Rework or replace bearing or bushing to achieve concentricity. Check for misalignment or the cause of side loading. Increase bearing area with strong, non-metallic bearings. Check diametrical clearances for adequate seal support.

SEAL CONDITION

Excessive wear on heel 360 ̊ of circumference of piston cup, often the seal lip will not show wear

Probable Cause

Possible Solution

Probable Cause

Overcompression of the piston cup due to overtightening of the hold- down plate or the base thickness is too great for the available space which causes the heel to squeeze out.

Possible Solution

Compress the flange thickness (H2)10%. Check the base thickness relative to space available. Do not overtighten. Check the cup visually after tightening for heel squeeze-out.

SEAL CONDITION

Vertical/axial scratches on static lip may be associated with other damage

Probable Cause

Possible Solution

A. Piston Application

B. Rod Seal Application

Probable Cause

Incorrect sizing of the rod or piston seal will cause the seal to move axially in the seal groove/stuffing box.
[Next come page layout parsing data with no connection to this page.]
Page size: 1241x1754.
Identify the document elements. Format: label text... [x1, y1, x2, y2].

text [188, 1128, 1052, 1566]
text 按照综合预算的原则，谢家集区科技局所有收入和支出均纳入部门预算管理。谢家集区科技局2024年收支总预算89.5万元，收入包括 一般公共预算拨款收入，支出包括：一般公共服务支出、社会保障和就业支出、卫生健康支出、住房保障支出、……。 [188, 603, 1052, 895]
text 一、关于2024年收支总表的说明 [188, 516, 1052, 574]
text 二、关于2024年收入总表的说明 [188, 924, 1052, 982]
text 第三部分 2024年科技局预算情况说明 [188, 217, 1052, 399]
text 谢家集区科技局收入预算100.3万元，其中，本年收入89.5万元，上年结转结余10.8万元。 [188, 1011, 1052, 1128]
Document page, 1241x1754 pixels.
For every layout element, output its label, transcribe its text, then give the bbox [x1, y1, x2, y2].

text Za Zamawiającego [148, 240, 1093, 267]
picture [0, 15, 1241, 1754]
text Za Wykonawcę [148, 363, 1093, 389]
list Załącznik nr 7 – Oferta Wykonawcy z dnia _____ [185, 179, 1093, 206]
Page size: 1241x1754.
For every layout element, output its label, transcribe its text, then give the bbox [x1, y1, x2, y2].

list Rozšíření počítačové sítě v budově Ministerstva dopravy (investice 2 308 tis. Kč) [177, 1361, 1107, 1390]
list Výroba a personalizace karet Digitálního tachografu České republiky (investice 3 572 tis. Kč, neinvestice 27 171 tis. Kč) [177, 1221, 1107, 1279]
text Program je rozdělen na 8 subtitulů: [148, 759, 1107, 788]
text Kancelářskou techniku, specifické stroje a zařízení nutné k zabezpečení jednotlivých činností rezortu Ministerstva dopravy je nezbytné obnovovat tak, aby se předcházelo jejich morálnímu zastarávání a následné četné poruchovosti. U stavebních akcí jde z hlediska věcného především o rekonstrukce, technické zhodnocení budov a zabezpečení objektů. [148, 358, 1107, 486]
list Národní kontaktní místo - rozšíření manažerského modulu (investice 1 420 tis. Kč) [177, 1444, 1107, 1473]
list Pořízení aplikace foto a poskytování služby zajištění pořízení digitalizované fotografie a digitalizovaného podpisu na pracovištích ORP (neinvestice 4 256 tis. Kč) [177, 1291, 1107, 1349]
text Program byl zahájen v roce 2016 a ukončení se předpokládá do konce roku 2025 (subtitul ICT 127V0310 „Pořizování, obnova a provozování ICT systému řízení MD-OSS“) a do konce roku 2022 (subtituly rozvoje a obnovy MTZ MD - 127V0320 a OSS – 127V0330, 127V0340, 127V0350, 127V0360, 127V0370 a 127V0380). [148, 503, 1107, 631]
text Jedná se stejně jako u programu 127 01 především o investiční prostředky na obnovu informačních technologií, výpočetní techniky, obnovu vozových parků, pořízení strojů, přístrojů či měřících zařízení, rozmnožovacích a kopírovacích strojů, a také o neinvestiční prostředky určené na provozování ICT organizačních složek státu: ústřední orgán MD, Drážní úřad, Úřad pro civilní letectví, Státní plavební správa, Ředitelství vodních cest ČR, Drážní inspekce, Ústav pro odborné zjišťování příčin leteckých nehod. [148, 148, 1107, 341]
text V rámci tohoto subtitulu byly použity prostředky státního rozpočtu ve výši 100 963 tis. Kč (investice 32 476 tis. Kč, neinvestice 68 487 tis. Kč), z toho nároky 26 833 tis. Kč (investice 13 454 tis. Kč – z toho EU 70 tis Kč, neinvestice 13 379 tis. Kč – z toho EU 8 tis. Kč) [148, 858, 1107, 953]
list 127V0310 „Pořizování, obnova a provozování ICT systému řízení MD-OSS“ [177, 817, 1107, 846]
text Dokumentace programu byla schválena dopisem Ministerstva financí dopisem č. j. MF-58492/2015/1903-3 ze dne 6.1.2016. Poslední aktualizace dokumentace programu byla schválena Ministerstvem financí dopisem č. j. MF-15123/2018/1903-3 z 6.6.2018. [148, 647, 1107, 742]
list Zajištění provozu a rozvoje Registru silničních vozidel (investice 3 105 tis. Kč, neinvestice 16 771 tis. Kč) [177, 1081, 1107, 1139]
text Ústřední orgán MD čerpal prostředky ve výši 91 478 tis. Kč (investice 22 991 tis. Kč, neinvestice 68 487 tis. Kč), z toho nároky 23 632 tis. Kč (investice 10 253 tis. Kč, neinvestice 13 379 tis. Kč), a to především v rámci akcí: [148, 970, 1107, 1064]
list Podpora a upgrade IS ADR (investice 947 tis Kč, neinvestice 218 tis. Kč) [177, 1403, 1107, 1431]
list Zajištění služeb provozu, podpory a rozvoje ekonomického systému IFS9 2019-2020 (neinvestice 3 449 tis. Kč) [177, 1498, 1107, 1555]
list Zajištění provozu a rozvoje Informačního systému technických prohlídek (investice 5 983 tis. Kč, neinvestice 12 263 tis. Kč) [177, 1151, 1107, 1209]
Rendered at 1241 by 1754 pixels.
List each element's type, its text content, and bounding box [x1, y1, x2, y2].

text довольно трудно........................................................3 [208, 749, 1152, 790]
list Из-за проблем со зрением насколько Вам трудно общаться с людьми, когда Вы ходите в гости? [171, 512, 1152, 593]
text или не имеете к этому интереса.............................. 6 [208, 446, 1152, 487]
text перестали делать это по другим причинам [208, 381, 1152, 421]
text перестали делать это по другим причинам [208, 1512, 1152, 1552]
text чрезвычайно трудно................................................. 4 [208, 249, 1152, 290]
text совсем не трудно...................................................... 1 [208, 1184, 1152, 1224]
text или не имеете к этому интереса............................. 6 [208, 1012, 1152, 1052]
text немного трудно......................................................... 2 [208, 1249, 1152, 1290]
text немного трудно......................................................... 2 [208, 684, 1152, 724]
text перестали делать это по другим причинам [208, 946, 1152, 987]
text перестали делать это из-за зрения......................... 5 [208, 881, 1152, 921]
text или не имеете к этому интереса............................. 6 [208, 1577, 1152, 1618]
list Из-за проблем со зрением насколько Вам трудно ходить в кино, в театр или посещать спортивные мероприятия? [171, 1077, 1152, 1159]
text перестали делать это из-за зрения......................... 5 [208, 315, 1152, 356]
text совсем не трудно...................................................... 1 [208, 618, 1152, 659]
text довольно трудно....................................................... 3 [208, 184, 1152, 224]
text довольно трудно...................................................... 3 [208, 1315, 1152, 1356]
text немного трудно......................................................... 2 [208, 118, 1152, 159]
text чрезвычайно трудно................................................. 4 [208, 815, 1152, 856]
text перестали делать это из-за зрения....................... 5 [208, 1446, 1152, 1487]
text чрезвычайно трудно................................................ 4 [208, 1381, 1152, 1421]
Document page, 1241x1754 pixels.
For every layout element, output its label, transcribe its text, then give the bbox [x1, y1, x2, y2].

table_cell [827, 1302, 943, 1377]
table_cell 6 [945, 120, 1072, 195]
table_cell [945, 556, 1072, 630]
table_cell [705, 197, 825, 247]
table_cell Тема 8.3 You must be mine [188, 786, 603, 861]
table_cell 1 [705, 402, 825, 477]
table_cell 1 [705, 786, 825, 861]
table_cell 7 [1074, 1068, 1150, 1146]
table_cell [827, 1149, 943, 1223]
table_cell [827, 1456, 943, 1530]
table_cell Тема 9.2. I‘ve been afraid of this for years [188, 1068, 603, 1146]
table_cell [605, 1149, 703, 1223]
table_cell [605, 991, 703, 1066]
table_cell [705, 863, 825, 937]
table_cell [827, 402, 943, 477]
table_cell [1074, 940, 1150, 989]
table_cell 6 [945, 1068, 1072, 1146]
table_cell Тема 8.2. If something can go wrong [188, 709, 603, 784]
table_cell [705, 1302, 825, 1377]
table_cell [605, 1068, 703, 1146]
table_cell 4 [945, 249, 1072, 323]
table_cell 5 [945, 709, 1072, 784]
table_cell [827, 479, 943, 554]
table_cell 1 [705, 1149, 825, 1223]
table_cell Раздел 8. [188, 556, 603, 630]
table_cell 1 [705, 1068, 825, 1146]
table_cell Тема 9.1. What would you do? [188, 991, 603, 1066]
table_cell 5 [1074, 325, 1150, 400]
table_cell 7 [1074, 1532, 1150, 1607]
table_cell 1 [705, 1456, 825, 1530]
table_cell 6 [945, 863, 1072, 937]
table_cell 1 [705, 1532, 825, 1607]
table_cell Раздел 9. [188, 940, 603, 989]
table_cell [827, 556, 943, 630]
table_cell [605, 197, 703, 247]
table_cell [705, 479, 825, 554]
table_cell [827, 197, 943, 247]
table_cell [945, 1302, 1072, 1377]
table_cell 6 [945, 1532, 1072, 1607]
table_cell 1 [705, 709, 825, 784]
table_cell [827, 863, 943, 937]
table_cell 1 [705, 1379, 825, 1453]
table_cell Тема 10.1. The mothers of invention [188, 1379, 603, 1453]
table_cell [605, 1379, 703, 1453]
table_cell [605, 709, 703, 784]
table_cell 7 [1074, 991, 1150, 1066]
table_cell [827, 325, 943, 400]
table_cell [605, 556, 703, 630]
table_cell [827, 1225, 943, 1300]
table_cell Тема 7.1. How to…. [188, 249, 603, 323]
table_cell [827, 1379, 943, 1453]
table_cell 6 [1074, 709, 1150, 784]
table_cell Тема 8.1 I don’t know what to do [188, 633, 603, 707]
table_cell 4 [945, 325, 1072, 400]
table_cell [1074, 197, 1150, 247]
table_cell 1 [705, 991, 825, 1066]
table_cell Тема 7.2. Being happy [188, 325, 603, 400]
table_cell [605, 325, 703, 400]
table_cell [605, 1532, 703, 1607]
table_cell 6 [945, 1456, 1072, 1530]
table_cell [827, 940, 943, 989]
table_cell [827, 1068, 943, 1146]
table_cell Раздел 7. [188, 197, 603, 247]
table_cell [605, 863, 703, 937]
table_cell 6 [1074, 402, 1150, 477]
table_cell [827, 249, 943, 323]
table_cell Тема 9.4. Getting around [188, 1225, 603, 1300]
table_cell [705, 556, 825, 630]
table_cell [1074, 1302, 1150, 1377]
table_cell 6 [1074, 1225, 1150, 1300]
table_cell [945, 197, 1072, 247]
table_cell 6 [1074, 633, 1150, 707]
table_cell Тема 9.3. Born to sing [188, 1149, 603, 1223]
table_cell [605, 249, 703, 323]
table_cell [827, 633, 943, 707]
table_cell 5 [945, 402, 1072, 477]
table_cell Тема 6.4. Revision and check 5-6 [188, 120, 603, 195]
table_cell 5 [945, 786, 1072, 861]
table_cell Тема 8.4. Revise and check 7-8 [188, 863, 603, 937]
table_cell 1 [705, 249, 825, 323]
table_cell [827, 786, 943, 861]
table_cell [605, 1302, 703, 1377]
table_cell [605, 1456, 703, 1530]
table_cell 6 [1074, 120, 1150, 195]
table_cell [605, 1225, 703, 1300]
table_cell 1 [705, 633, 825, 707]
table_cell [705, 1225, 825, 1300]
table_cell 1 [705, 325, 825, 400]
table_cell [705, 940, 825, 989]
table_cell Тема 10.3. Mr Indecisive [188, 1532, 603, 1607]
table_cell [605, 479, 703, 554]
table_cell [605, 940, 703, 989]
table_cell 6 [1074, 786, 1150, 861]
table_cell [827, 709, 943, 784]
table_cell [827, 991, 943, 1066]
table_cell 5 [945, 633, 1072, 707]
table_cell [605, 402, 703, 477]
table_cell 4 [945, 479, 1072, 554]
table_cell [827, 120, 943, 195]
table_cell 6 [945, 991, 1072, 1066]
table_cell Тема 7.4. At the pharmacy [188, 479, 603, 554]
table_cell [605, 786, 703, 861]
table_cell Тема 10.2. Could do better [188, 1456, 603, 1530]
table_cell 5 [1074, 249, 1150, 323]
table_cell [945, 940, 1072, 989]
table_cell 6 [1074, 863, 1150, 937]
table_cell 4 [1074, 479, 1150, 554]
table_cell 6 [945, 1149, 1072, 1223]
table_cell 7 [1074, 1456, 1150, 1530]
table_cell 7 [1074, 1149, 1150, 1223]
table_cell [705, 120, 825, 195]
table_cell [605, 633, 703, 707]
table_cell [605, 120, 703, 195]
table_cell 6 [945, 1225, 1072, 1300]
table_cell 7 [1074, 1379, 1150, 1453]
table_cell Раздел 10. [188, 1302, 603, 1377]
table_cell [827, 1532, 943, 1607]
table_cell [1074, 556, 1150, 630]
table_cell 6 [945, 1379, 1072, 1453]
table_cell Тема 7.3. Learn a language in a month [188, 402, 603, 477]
Axial movement is evident due to scratches on the static lip.

Possible Solution

Check the dimensions of the seal groove/stuffing box and rod or bore diameter. Check for seal fit and correct application of the rod seal or piston mounted seal.

Probable Cause

Vacuuming due to the inability of the fluid to fill the cylinder to make up for increasing volumetric area.

Possible Solution

Correct shock loading if possible.
Check the system for pipe flow volume. Consider an alternate seal design.

Probable Cause

A: Excessive wear or “pock-marked” appearance on the outside diameter indicates a poor static finish on the box bore or seal groove.

Possible Solution

A: Rework to achieve a static finish of 32–45 R.M.S. (Ra).

Probable Cause

B: Excessive wear or “pock-marked” appearance on the inside diameter indicates a poor static finish on the piston seal groove.

Possible Solution

B: Rework to achieve a static finish of 32–45 R.M.S. (Ra).

SEAL CONDITION

Discoloration, swelling, softening, or hardening of seal compound

Probable Cause

Possible Solution

Probable Cause

Fluid incompatibility with the hydraulic fluid, lubricating oil, installation grease, or cleaning solvent.

Possible Solution

Check the compatibility of the seal compound. Change the fluid type or substitute a seal compound.

SEAL CONDITION

Black, tar-like deposits and/or burned spots, possibly burned completely through the heel of the seal. This damage will appear in the crotch area between the seal lips.

Probable Cause

Possible Solution

Probable Cause

Dieseling due to auto ignition of the hydraulic fluid causing intense heat at the damaged area. Dieseling results from trapped air bubbles in the fluid rising to settle between the seal lips where, under pressure, the bubbles are compressed. Rapid decompression of the compressed air bubbles results in energy released as heat.

Possible Solution

Bleed all air from the hydraulic system. Caution should be used to bleed the system after any work is done to the pump, valves, lines, or actuators.

SEAL CONDITION

Seal is dark or black in color, has lost flair, or is drastically misshaped

Probable Cause

Possible Solution

Probable Cause

Darkening of the entire seal indicates excessive fluid temperatures or environmental heat exposure.

Possible Solution

Protect against the environmental heat source. Maintain or utilize the cooling system. Use high temperature seal compound.

Probable Cause

Darkening of the dynamic lip only indicates excessive friction due to speed, lack of lubricity, or jamming of the dynamic lip or heel.

Possible Solution

Check the reciprocating or rotating speed. Check lubrication of the pneumatic system or lubricity of the hydraulic fluid. Look for evidence of jamming of the lip or extrusion of the heel.

Probable Cause

A drastically misshaped seal indicates prolonged exposure to heat or extremely high heat. This may be caused by the continual rolling of the seal in the groove.

Possible Solution

Use a high-temperature seal compound. Check the seal groove dimensions.